=== Begin Enclosure ===

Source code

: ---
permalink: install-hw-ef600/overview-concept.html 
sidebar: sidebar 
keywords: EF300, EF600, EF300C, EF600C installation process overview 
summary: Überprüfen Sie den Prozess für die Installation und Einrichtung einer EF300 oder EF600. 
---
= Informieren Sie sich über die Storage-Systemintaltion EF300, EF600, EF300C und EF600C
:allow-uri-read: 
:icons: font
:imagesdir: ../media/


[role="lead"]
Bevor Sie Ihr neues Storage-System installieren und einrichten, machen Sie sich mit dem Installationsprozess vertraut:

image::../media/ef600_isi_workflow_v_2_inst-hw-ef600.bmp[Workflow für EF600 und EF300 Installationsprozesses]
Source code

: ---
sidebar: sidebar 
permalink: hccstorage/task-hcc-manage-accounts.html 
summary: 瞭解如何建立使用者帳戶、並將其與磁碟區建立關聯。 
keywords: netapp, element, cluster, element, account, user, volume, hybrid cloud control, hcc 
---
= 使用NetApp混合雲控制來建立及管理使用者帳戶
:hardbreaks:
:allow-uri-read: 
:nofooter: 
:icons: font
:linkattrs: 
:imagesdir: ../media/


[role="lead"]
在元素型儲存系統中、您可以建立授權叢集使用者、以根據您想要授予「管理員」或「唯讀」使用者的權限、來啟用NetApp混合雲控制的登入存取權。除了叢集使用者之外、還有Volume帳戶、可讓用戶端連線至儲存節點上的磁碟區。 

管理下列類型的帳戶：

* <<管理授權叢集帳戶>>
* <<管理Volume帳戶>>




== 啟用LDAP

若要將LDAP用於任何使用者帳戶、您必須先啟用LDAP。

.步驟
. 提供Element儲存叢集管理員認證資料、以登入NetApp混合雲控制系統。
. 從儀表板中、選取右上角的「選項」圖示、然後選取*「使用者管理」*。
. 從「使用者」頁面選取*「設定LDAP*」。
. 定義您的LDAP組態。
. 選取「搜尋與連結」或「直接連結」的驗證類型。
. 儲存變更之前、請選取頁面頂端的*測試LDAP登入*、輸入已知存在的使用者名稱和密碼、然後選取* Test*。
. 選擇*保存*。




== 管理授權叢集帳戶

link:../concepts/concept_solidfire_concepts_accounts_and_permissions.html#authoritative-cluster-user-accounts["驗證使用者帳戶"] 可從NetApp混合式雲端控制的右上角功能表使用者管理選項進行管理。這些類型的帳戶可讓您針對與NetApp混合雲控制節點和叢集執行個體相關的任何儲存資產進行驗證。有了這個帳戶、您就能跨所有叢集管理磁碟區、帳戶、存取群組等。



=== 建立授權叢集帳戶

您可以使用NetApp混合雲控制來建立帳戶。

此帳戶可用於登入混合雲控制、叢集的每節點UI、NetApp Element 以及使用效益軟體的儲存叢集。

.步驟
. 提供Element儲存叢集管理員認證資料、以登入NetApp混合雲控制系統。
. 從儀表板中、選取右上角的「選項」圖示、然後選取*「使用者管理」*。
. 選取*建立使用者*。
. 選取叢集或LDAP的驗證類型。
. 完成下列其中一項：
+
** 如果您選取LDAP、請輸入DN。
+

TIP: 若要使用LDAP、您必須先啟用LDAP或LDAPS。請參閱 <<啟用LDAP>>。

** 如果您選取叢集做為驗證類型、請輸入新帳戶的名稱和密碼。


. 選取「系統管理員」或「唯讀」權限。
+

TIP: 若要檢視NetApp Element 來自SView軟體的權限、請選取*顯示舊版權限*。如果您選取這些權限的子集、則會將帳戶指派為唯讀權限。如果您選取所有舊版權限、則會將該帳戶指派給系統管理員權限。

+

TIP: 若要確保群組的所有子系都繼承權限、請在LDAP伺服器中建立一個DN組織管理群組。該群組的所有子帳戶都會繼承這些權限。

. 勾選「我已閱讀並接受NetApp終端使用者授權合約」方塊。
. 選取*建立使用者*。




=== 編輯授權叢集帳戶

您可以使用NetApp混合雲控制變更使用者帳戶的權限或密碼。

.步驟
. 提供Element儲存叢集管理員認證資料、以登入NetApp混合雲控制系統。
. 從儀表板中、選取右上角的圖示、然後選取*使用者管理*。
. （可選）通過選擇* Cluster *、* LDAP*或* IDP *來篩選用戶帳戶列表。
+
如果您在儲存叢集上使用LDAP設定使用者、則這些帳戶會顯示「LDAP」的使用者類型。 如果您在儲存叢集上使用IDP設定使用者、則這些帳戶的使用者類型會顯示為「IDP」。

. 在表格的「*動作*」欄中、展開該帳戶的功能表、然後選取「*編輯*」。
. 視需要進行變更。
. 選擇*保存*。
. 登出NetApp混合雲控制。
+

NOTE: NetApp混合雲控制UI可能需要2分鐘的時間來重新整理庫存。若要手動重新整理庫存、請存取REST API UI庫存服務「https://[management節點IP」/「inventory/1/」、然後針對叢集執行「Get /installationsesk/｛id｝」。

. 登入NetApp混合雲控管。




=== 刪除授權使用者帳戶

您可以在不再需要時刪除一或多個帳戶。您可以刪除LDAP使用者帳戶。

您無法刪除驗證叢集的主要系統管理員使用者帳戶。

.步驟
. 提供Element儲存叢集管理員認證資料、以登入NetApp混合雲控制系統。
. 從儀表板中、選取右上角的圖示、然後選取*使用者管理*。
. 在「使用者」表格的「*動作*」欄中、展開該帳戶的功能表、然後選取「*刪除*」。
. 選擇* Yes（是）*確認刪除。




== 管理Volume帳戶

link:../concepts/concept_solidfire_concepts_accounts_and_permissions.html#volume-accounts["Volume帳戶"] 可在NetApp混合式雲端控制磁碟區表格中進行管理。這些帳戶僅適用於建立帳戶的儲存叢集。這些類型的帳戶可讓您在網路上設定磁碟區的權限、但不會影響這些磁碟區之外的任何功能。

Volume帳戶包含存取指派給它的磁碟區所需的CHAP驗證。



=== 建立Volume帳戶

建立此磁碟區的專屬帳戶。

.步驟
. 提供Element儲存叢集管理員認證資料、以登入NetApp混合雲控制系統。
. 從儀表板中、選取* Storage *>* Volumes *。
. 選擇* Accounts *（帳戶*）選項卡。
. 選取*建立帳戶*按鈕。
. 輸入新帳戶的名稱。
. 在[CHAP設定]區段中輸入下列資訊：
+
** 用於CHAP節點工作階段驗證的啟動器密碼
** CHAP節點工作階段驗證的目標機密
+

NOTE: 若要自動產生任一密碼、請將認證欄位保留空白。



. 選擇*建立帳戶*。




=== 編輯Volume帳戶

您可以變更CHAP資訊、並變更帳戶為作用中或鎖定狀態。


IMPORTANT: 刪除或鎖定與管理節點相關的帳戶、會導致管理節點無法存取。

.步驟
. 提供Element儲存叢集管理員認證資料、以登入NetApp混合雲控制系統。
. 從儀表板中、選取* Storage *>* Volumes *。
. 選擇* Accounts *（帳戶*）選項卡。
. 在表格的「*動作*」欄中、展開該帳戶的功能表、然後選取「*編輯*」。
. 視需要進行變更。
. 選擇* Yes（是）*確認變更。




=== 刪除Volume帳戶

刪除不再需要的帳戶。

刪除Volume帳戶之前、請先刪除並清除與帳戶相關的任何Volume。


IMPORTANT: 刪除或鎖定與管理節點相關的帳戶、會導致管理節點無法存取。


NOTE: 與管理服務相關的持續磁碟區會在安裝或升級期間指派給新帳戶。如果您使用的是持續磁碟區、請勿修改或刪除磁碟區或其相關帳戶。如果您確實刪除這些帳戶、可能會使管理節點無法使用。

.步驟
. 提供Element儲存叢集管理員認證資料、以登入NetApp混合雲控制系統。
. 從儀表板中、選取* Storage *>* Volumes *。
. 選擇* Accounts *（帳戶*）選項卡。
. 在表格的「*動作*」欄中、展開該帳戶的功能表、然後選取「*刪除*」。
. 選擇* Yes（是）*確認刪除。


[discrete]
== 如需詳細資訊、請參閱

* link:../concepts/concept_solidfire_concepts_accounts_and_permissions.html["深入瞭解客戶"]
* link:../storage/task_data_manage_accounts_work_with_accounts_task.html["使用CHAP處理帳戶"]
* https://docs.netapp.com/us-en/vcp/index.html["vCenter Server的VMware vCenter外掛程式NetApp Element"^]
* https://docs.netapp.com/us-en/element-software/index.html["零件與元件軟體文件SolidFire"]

=== End Enclosure ===

■ Task directions
When a line in the material above contains the word "sich", copy that line out.

■ Solution for this task
= Informieren Sie sich über die Storage-Systemintaltion EF300, EF600, EF300C und EF600C
Bevor Sie Ihr neues Storage-System installieren und einrichten, machen Sie sich mit dem Installationsprozess vertraut:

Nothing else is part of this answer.